[Saved entries]

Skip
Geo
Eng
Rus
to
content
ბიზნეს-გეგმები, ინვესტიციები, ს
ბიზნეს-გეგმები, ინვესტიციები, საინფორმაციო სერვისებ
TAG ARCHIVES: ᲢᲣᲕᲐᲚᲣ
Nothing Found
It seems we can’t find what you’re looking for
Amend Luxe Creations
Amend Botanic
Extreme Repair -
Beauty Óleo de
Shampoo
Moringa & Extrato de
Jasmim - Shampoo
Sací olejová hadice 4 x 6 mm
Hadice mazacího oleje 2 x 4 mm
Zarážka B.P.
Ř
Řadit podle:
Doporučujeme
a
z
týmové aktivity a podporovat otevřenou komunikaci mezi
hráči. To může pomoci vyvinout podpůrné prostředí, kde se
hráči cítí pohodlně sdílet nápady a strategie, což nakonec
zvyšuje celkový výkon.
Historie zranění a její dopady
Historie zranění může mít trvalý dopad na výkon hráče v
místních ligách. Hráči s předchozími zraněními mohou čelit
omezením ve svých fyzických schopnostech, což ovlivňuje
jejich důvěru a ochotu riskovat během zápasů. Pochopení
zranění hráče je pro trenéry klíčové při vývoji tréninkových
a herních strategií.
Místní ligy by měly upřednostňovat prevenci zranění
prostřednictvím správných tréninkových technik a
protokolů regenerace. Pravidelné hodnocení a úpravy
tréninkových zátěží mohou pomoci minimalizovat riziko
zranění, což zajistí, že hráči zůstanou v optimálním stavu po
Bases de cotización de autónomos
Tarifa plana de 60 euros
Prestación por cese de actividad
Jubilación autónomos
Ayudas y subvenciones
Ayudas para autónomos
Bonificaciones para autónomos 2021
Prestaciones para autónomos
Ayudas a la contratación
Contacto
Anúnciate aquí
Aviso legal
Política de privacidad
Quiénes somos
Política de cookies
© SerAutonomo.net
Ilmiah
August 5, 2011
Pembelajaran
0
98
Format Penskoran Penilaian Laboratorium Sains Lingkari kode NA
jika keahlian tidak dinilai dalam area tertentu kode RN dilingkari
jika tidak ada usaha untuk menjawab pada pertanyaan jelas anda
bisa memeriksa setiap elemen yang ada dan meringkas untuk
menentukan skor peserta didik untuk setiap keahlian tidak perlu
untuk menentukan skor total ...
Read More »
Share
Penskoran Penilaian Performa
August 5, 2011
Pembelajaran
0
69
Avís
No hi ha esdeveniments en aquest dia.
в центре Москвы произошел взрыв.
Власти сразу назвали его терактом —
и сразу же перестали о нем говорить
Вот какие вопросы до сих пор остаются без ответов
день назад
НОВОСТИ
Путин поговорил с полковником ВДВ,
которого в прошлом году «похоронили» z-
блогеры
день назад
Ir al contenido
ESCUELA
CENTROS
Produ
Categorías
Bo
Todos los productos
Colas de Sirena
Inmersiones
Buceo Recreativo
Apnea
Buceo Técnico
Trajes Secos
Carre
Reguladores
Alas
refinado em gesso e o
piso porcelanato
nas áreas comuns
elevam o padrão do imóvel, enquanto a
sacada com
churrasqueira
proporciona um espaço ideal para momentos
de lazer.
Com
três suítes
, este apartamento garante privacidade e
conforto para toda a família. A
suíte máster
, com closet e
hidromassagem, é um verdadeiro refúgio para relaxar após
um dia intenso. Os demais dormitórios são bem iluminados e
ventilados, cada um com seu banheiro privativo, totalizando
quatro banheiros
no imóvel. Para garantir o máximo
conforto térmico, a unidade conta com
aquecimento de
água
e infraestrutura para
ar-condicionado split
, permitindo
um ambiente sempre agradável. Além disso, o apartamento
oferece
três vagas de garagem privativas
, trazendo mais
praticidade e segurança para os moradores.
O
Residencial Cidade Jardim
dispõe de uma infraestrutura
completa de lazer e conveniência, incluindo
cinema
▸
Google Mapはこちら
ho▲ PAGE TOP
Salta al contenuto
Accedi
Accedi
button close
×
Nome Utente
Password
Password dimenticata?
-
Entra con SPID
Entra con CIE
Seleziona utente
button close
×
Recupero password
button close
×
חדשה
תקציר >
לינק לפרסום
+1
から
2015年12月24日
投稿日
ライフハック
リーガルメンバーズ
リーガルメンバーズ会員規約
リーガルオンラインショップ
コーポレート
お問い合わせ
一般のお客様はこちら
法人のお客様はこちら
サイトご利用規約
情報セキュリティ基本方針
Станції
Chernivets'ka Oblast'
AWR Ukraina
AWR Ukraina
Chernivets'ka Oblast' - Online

## WORK REQUIRED
Reproduce every entry above so that each one matches its source exactly.

## RESPONSE FOR THIS EXERCISE
Skip
Geo
Eng
Rus
to
content
ბიზნეს-გეგმები, ინვესტიციები, ს
ბიზნეს-გეგმები, ინვესტიციები, საინფორმაციო სერვისებ
TAG ARCHIVES: ᲢᲣᲕᲐᲚᲣ
Nothing Found
It seems we can’t find what you’re looking for
Amend Luxe Creations
Amend Botanic
Extreme Repair -
Beauty Óleo de
Shampoo
Moringa & Extrato de
Jasmim - Shampoo
Sací olejová hadice 4 x 6 mm
Hadice mazacího oleje 2 x 4 mm
Zarážka B.P.
Ř
Řadit podle:
Doporučujeme
a
z
týmové aktivity a podporovat otevřenou komunikaci mezi
hráči. To může pomoci vyvinout podpůrné prostředí, kde se
hráči cítí pohodlně sdílet nápady a strategie, což nakonec
zvyšuje celkový výkon.
Historie zranění a její dopady
Historie zranění může mít trvalý dopad na výkon hráče v
místních ligách. Hráči s předchozími zraněními mohou čelit
omezením ve svých fyzických schopnostech, což ovlivňuje
jejich důvěru a ochotu riskovat během zápasů. Pochopení
zranění hráče je pro trenéry klíčové při vývoji tréninkových
a herních strategií.
Místní ligy by měly upřednostňovat prevenci zranění
prostřednictvím správných tréninkových technik a
protokolů regenerace. Pravidelné hodnocení a úpravy
tréninkových zátěží mohou pomoci minimalizovat riziko
zranění, což zajistí, že hráči zůstanou v optimálním stavu po
Bases de cotización de autónomos
Tarifa plana de 60 euros
Prestación por cese de actividad
Jubilación autónomos
Ayudas y subvenciones
Ayudas para autónomos
Bonificaciones para autónomos 2021
Prestaciones para autónomos
Ayudas a la contratación
Contacto
Anúnciate aquí
Aviso legal
Política de privacidad
Quiénes somos
Política de cookies
© SerAutonomo.net
Ilmiah
August 5, 2011
Pembelajaran
0
98
Format Penskoran Penilaian Laboratorium Sains Lingkari kode NA
jika keahlian tidak dinilai dalam area tertentu kode RN dilingkari
jika tidak ada usaha untuk menjawab pada pertanyaan jelas anda
bisa memeriksa setiap elemen yang ada dan meringkas untuk
menentukan skor peserta didik untuk setiap keahlian tidak perlu
untuk menentukan skor total ...
Read More »
Share
Penskoran Penilaian Performa
August 5, 2011
Pembelajaran
0
69
Avís
No hi ha esdeveniments en aquest dia.
в центре Москвы произошел взрыв.
Власти сразу назвали его терактом —
и сразу же перестали о нем говорить
Вот какие вопросы до сих пор остаются без ответов
день назад
НОВОСТИ
Путин поговорил с полковником ВДВ,
которого в прошлом году «похоронили» z-
блогеры
день назад
Ir al contenido
ESCUELA
CENTROS
Produ
Categorías
Bo
Todos los productos
Colas de Sirena
Inmersiones
Buceo Recreativo
Apnea
Buceo Técnico
Trajes Secos
Carre
Reguladores
Alas
refinado em gesso e o
piso porcelanato
nas áreas comuns
elevam o padrão do imóvel, enquanto a
sacada com
churrasqueira
proporciona um espaço ideal para momentos
de lazer.
Com
três suítes
, este apartamento garante privacidade e
conforto para toda a família. A
suíte máster
, com closet e
hidromassagem, é um verdadeiro refúgio para relaxar após
um dia intenso. Os demais dormitórios são bem iluminados e
ventilados, cada um com seu banheiro privativo, totalizando
quatro banheiros
no imóvel. Para garantir o máximo
conforto térmico, a unidade conta com
aquecimento de
água
e infraestrutura para
ar-condicionado split
, permitindo
um ambiente sempre agradável. Além disso, o apartamento
oferece
três vagas de garagem privativas
, trazendo mais
praticidade e segurança para os moradores.
O
Residencial Cidade Jardim
dispõe de uma infraestrutura
completa de lazer e conveniência, incluindo
cinema
▸
Google Mapはこちら
ho▲ PAGE TOP
Salta al contenuto
Accedi
Accedi
button close
×
Nome Utente
Password
Password dimenticata?
-
Entra con SPID
Entra con CIE
Seleziona utente
button close
×
Recupero password
button close
×
חדשה
תקציר >
לינק לפרסום
+1
から
2015年12月24日
投稿日
ライフハック
リーガルメンバーズ
リーガルメンバーズ会員規約
リーガルオンラインショップ
コーポレート
お問い合わせ
一般のお客様はこちら
法人のお客様はこちら
サイトご利用規約
情報セキュリティ基本方針
Станції
Chernivets'ka Oblast'
AWR Ukraina
AWR Ukraina
Chernivets'ka Oblast' - Online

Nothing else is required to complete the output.